-- START OF Data shown --
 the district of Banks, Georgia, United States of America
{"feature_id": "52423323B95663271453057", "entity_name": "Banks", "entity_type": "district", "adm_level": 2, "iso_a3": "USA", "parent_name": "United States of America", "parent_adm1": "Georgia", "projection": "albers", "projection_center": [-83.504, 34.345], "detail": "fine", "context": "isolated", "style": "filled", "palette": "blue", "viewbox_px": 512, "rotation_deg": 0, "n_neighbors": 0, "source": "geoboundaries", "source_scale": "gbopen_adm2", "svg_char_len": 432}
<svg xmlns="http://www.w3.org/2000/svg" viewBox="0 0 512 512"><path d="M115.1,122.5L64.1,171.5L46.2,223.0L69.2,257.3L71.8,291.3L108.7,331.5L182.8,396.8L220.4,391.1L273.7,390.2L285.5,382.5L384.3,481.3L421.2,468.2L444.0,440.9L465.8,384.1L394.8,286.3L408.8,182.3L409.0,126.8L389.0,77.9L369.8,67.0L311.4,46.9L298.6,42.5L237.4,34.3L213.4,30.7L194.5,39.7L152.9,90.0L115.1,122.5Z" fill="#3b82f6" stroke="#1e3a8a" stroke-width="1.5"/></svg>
-- END OF Data shown --
-- START OF Data shown --
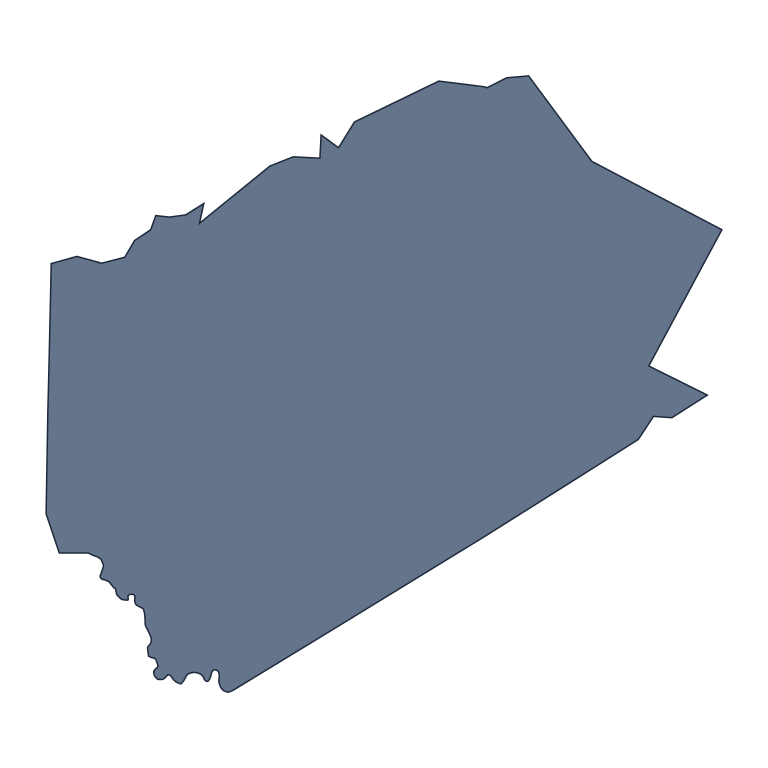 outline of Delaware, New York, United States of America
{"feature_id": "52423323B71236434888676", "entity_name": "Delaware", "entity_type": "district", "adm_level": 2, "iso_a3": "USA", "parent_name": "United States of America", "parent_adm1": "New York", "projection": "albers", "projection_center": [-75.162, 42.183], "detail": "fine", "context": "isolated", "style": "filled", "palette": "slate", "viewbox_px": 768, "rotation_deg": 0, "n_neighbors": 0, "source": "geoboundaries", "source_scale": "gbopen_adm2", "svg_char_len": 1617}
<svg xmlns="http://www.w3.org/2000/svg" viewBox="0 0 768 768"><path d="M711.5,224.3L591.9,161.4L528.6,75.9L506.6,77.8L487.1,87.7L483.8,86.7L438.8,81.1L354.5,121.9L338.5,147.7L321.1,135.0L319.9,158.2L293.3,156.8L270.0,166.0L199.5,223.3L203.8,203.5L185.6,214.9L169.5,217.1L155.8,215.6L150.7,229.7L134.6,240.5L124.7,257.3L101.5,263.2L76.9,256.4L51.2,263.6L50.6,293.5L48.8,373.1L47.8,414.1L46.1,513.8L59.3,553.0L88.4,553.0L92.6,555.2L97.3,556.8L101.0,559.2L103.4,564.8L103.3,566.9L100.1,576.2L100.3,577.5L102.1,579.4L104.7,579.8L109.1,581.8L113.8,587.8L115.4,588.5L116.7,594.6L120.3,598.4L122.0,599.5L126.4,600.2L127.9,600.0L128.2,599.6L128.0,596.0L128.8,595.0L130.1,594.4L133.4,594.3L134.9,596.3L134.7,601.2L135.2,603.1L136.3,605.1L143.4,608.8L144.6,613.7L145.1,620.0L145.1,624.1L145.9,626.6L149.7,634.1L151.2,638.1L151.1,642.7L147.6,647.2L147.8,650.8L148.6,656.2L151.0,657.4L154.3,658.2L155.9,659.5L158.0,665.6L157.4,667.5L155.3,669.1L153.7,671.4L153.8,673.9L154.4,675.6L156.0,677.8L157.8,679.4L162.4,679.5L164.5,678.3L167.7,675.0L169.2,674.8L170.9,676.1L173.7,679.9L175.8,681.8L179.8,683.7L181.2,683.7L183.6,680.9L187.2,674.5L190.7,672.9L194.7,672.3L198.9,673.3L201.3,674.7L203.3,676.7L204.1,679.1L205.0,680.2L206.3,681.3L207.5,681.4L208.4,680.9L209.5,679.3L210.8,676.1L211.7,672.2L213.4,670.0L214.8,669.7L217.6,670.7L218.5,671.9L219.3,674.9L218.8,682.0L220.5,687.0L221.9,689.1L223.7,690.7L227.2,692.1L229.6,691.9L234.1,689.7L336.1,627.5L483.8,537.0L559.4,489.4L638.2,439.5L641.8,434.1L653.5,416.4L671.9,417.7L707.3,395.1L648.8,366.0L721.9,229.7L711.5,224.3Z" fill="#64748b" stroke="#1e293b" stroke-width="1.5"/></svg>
-- END OF Data shown --
→ **Goal**
From the records above, return each line in which the string "geoboundaries" appears.

→ **Complete answer**
{"feature_id": "52423323B95663271453057", "entity_name": "Banks", "entity_type": "district", "adm_level": 2, "iso_a3": "USA", "parent_name": "United States of America", "parent_adm1": "Georgia", "projection": "albers", "projection_center": [-83.504, 34.345], "detail": "fine", "context": "isolated", "style": "filled", "palette": "blue", "viewbox_px": 512, "rotation_deg": 0, "n_neighbors": 0, "source": "geoboundaries", "source_scale": "gbopen_adm2", "svg_char_len": 432}
{"feature_id": "52423323B71236434888676", "entity_name": "Delaware", "entity_type": "district", "adm_level": 2, "iso_a3": "USA", "parent_name": "United States of America", "parent_adm1": "New York", "projection": "albers", "projection_center": [-75.162, 42.183], "detail": "fine", "context": "isolated", "style": "filled", "palette": "slate", "viewbox_px": 768, "rotation_deg": 0, "n_neighbors": 0, "source": "geoboundaries", "source_scale": "gbopen_adm2", "svg_char_len": 1617}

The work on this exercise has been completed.